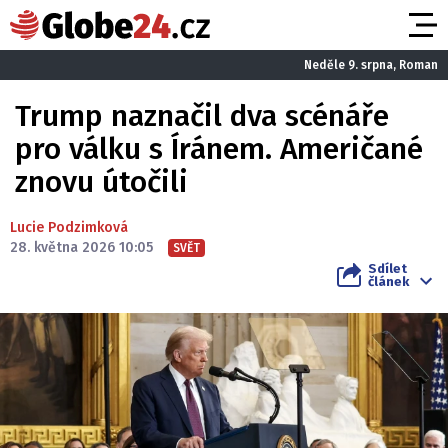
Neděle 9. srpna, Roman
Trump naznačil dva scénáře
pro válku s Íránem. Američané
znovu útočili
Lucie Podzimková
28. května 2026 10:05
SVĚT
Sdílet
článek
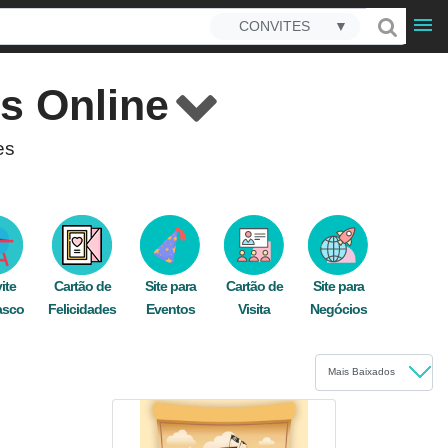
CONVITES
▼
is Online
es
 de modelos à sua disposição.
m nosso editor online sempre pronto, qualquer
es.
ite
Cartão de
Site para
Cartão de
Site para
scubra como é fácil gerenciar a
confirmação
asco
Felicidades
Eventos
Visita
Negócios
seus sonhos, tudo em um só lugar.
 imprima e espalhe felicidade entre seus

════════

EXERCISE BRIEF:
Please give the records above again exactly as they stand, with no pictures.

WRITTEN ANSWER:
Neděle 9. srpna, Roman
Trump naznačil dva scénáře
pro válku s Íránem. Američané
znovu útočili
Lucie Podzimková
28. května 2026 10:05
SVĚT
Sdílet
článek
CONVITES
▼
is Online
es
 de modelos à sua disposição.
m nosso editor online sempre pronto, qualquer
es.
ite
Cartão de
Site para
Cartão de
Site para
scubra como é fácil gerenciar a
confirmação
asco
Felicidades
Eventos
Visita
Negócios
seus sonhos, tudo em um só lugar.
 imprima e espalhe felicidade entre seus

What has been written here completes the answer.